The scavenging technology can take advantage presently of frequencies from FM radio to radar, a range spanning 100 megahertz (MHz) to 15 gigahertz (GHz) or higher…The researchers are utilizing inkjet technology to print these energy scavenging devices on paper or flexible paper-like polymers. The result would be paper-based wireless sensors that are self-powered, low-cost and able to function independently almost anywhere. To print electrical components and circuits, they use a standard materials inkjet printer. However, they add … silver nanoparticles and/or other nanoparticles in an emulsion. This approach enables them to print not only RF components and circuits, but also novel sensing devices based on such nanomaterials as carbon nanotubes.
The technique involves capturing the radio waves and rectifying the ac to dc and storing the power in capacitors or a small battery. Also, passive RFIDs (majority of which operate at 2.4 GHz, 5.8 GHz and some in the 800-900 Mhz range) already work on this principle of rectifying the radio wave power sent from the RFID reader unit. Thus, the real breakthrough here is in the inkjet printable antennae.
The antennae is basically a half wavelength dipole antennae, which is basically just two pieces of straight wires. In order for the antenna to be efficient, the length of the antenna has to be close to half of the wavelength of the radio wave.

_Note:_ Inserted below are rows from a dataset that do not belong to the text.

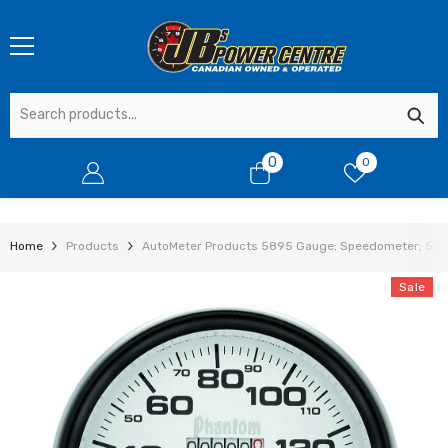
SKIP TO CONTENT
0
0
0
items
Home
Products
AutoMeter Products 5895 Gauge; Speedometer; 5in.
Sale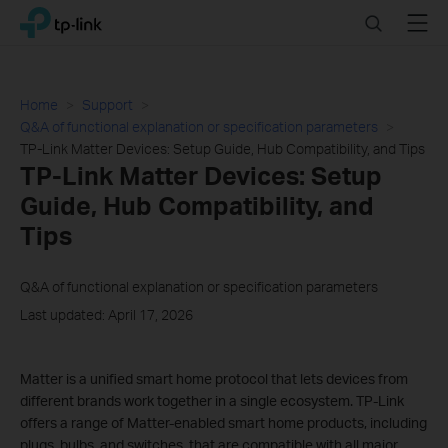
Click
Search
Menu
TP-Link, Reliably Smart
to
skip
the
navigation
Home
Support
bar
Q&A of functional explanation or specification parameters
TP-Link Matter Devices: Setup Guide, Hub Compatibility, and Tips
TP-Link Matter Devices: Setup
Guide, Hub Compatibility, and
Tips
Q&A of functional explanation or specification parameters
Last updated: April 17, 2026
Matter is a unified smart home protocol that lets devices from
different brands work together in a single ecosystem. TP-Link
offers a range of Matter-enabled smart home products, including
plugs, bulbs, and switches, that are compatible with all major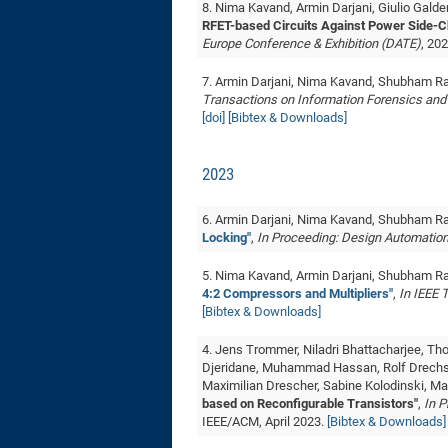
8. Nima Kavand, Armin Darjani, Giulio Gald
RFET-based Circuits Against Power Side-C
Europe Conference & Exhibition (DATE)
, 20
7. Armin Darjani, Nima Kavand, Shubham R
Transactions on Information Forensics and
[doi]
[Bibtex & Downloads]
2023
6. Armin Darjani, Nima Kavand, Shubham R
Locking"
,
In Proceeding: Design Automatio
5. Nima Kavand, Armin Darjani, Shubham R
4:2 Compressors and Multipliers"
,
In IEEE 
[Bibtex & Downloads]
4. Jens Trommer, Niladri Bhattacharjee, 
Djeridane, ‪Muhammad Hassan, Rolf Drechsl
Maximilian Drescher, Sabine Kolodinski, Ma
based on Reconfigurable Transistors"
,
In P
IEEE/ACM, April 2023.
[Bibtex & Downloads]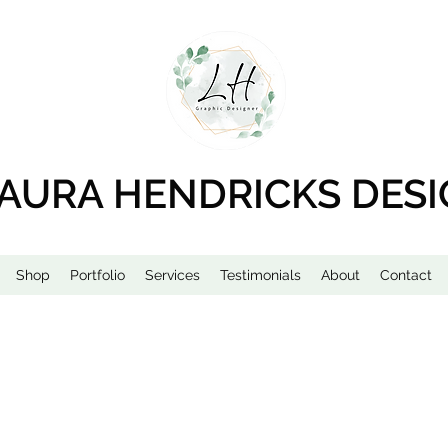
AURA HENDRICKS DES
Shop
Portfolio
Services
Testimonials
About
Contact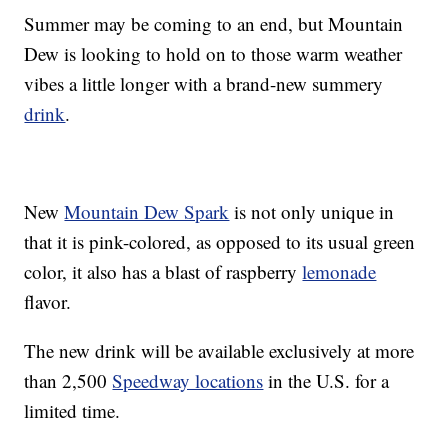
Summer may be coming to an end, but Mountain
Dew is looking to hold on to those warm weather
vibes a little longer with a brand-new summery
drink
.
New
Mountain Dew Spark
is not only unique in
that it is pink-colored, as opposed to its usual green
color, it also has a blast of raspberry
lemonade
flavor.
The new drink will be available exclusively at more
than 2,500
Speedway locations
in the U.S. for a
limited time.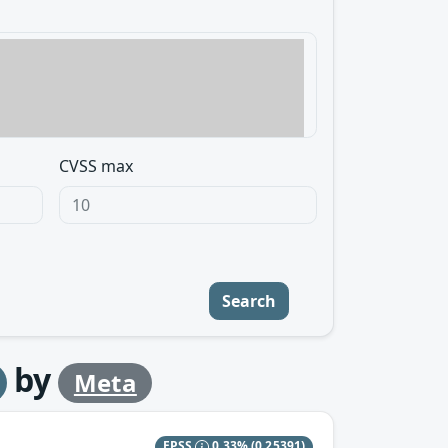
CVSS max
Search
by
Meta
EPSS
0.33%
(0.25391)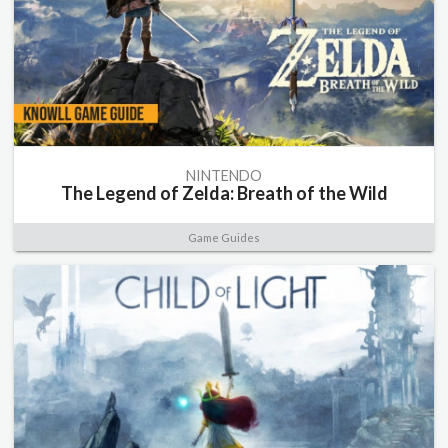
NINTENDO
The Legend of Zelda: Breath of the Wild
Game Guides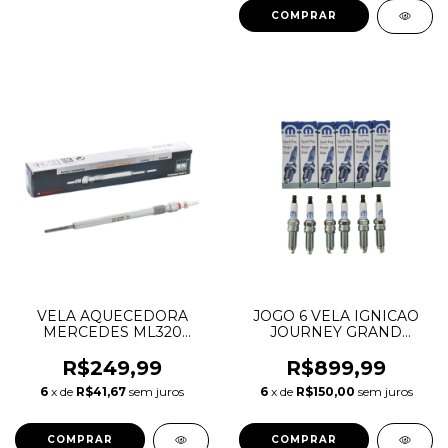
VELA AQUECEDORA
JOGO 6 VELA IGNICAO
MERCEDES ML320
JOURNEY GRAND
ML350 CHEROKEE 3.0
CHEROKEE DURANGO
A0011597101 05175756AA
WRANGLER MOPAR 3.6
R$249,99
R$899,99
V6 PENTASTAR
6
x de
R$41,67
sem juros
6
x de
R$150,00
sem juros
ILZKR7B11 05149125AE
RER8ZWYCB4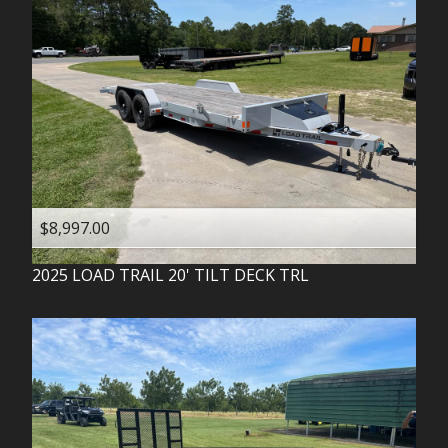
$8,997.00
2025
LOAD TRAIL
20' TILT DECK TRL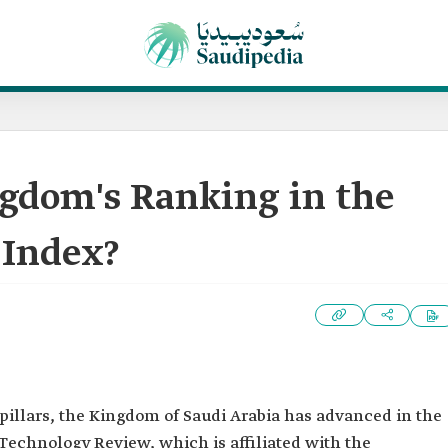
ngdom's Ranking in the
Index?
 pillars, the Kingdom of Saudi Arabia has advanced in the
echnology Review, which is affiliated with the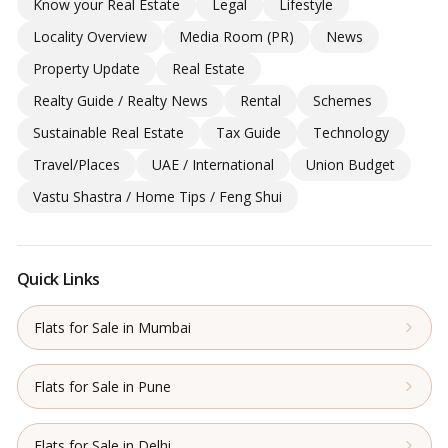
Know your Real Estate
Legal
Lifestyle
Locality Overview
Media Room (PR)
News
Property Update
Real Estate
Realty Guide / Realty News
Rental
Schemes
Sustainable Real Estate
Tax Guide
Technology
Travel/Places
UAE / International
Union Budget
Vastu Shastra / Home Tips / Feng Shui
Quick Links
Flats for Sale in Mumbai
Flats for Sale in Pune
Flats for Sale in Delhi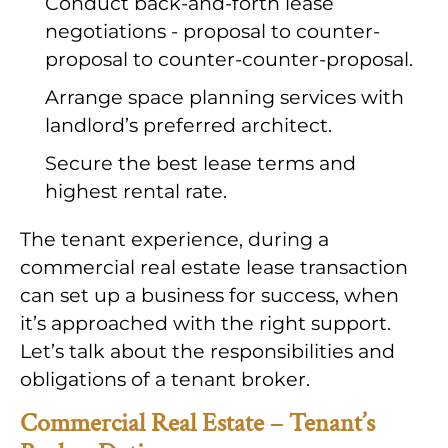
Conduct back-and-forth lease
negotiations - proposal to counter-
proposal to counter-counter-proposal.
Arrange space planning services with
landlord’s preferred architect.
Secure the best lease terms and
highest rental rate.
The tenant experience, during a
commercial real estate lease transaction
can set up a business for success, when
it’s approached with the right support.
Let’s talk about the responsibilities and
obligations of a tenant broker.
Commercial Real Estate – Tenant’s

The wavelength of a radio wave can be calculated by dividing the speed of light by its frequency. The size of the antenna is half the wavelength times a fudge factor of 0.95 to account for a 5% radiation damping. Thus, for the FM band, 87.8 MHz to 108 MHz, the size of the antenna varies from 1.6 m (64″) to 1.3 m (52″). For the VHF TV band, 30 MHz to 300 MHz, the antenna size ranges from 4.75 m (187″) to 47.5 cm (19″). In the UHF band, 0.3 to 3 GHZ, the antenna sizes range from 47.5 cm (19″) to 4.75 cm (1.9″). Microwaves are radio waves that have frequencies in between 300 MHz and 300 GHz which require dipole lengths from 47.5 cm (19″) down to 0.5 mm (0.02″). Cell phones, cordless phones, Wifis, Bluetooth devices, microwave ovens, etc. operate in the lower microwave band. Radars operate mostly in the 1 to 300 GHz range (dipole length of 14 cm/5.6″ to 0.5 mm/0.02″). It is easy to see that extremely small antennae are required for microwave frequencies, which also explains why RFIDs can be made very small and inconspicuous. Printable antennae would thus be most efficient harvesting the lower microwave frequencies. There is a lot of radio noise from various sources, as mentioned above, that can be safely harvested for powering small electronic devices.
We may soon see antennae printed onto clothing to power sensors and computing devices that we can wear with our clothing.